We propose an interactive visual analytics approach to characterizing and comparing patient subgroups (i.e., cohorts). Despite having the same disease and similar demographic characteristics, patients respond differently to therapy. One reason for this is the vast number of variables in the genome that influence a patient's outcome. Nevertheless, most existing tools do not offer effective means of identifying the attributes that differ most, or look at them in isolation and thus ignore combinatorial effects. To fill this gap, we present Kokiri, a visual analytics approach that aims to separate cohorts based on user-selected data, ranks attributes by their importance in distinguishing between cohorts, and visualizes cohort overlaps and separability. With our approach, users can additionally characterize the homogeneity and outliers of a cohort. To demonstrate the applicability of our approach, we integrated Kokiri into the Coral cohort analysis tool to compare and characterize lung cancer patient cohorts.


Citation

BibTeX

@article{2022_kokiri,
    title = {Kokiri: Random-Forest-Based Comparison and Characterization of Cohorts},
    author = {Klaus Eckelt and Patrick Adelberger and Markus J. Bauer and Thomas Zichner and Marc Streit},
    journal = {bioRxiv},
    doi = {10.1101/2022.08.16.503622},
    url = {https://www.biorxiv.org/content/10.1101/2022.08.16.503622},
    year = {2022}
}

Acknowledgements

The authors acknowledge the American Association for Cancer Research and its financial and material support in the development of the AACR Project GENIE registry, and members of the consortium for their commitment to open data.
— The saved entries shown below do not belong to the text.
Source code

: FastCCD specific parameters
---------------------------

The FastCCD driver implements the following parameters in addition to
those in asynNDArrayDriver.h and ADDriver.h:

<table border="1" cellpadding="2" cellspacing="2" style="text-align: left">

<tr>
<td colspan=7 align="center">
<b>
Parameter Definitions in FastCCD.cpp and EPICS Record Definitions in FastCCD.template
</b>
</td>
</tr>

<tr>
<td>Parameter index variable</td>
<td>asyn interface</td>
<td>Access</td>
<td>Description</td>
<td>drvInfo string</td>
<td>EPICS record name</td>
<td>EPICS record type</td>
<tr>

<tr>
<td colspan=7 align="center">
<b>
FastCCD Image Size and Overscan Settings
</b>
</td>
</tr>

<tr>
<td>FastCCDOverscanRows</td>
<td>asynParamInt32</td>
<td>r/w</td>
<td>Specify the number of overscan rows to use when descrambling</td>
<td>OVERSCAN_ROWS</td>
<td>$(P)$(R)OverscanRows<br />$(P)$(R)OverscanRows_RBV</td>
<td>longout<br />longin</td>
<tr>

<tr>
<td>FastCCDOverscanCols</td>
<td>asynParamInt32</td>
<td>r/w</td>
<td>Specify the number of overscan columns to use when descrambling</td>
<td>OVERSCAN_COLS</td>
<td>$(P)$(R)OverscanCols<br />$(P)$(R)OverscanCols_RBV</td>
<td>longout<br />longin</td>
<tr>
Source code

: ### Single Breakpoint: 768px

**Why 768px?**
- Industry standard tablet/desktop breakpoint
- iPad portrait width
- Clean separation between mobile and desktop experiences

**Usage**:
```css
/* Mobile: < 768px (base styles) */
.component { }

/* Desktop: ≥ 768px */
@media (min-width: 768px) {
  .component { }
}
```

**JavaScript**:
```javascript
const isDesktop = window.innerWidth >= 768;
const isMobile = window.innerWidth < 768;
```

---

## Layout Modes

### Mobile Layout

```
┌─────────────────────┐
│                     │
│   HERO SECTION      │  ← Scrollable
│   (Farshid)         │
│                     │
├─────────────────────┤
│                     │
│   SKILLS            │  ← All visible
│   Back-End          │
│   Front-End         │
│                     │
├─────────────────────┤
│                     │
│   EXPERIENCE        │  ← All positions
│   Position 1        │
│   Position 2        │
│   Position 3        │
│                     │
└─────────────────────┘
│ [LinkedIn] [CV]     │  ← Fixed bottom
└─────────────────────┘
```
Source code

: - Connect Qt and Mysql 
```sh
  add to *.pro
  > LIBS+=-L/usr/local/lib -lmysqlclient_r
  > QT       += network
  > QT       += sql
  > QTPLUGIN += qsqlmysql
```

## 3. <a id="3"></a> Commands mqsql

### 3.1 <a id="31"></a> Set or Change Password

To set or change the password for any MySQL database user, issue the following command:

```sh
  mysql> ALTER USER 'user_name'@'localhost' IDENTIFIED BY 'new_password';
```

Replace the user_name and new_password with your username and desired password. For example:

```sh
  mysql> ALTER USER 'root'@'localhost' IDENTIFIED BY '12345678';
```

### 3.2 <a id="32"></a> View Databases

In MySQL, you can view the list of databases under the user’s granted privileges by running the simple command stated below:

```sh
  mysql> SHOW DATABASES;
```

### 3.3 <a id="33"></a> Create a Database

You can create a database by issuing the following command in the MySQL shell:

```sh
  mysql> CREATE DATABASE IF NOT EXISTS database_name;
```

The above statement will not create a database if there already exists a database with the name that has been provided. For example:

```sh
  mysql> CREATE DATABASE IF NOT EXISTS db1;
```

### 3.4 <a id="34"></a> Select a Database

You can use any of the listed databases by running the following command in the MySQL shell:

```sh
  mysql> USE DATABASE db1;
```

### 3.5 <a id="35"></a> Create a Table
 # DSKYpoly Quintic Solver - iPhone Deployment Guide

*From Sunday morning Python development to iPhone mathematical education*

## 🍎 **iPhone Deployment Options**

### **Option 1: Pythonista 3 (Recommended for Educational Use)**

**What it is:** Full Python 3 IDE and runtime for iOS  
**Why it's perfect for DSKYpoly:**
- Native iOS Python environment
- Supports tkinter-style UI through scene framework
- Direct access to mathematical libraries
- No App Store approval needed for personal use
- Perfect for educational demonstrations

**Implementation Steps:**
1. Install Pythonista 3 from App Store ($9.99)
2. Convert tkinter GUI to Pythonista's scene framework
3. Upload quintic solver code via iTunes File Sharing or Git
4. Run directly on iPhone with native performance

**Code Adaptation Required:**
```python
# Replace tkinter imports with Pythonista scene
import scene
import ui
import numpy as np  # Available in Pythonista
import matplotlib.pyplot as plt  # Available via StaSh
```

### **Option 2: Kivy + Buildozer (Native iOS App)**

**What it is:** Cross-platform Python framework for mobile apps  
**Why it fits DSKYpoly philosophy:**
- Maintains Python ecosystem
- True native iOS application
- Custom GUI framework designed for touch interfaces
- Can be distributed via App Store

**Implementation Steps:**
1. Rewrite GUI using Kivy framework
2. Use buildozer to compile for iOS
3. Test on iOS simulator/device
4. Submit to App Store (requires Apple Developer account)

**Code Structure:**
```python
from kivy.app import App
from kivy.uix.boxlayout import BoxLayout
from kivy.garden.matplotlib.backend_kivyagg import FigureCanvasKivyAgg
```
Interpretations are the responsibility of study authors.

This work was supported in part by the Boehringer Ingelheim Regional Center Vienna, the State of Upper Austria, and the Austrian Federal Ministry of Education, Science and Research via the LIT – Linz Institute of Technology (LIT-2019-7-SEE-117), the State of Upper Austria (Human-Interpretable Machine Learning), and the Austrian Science Fund (FWF DFH 23-N).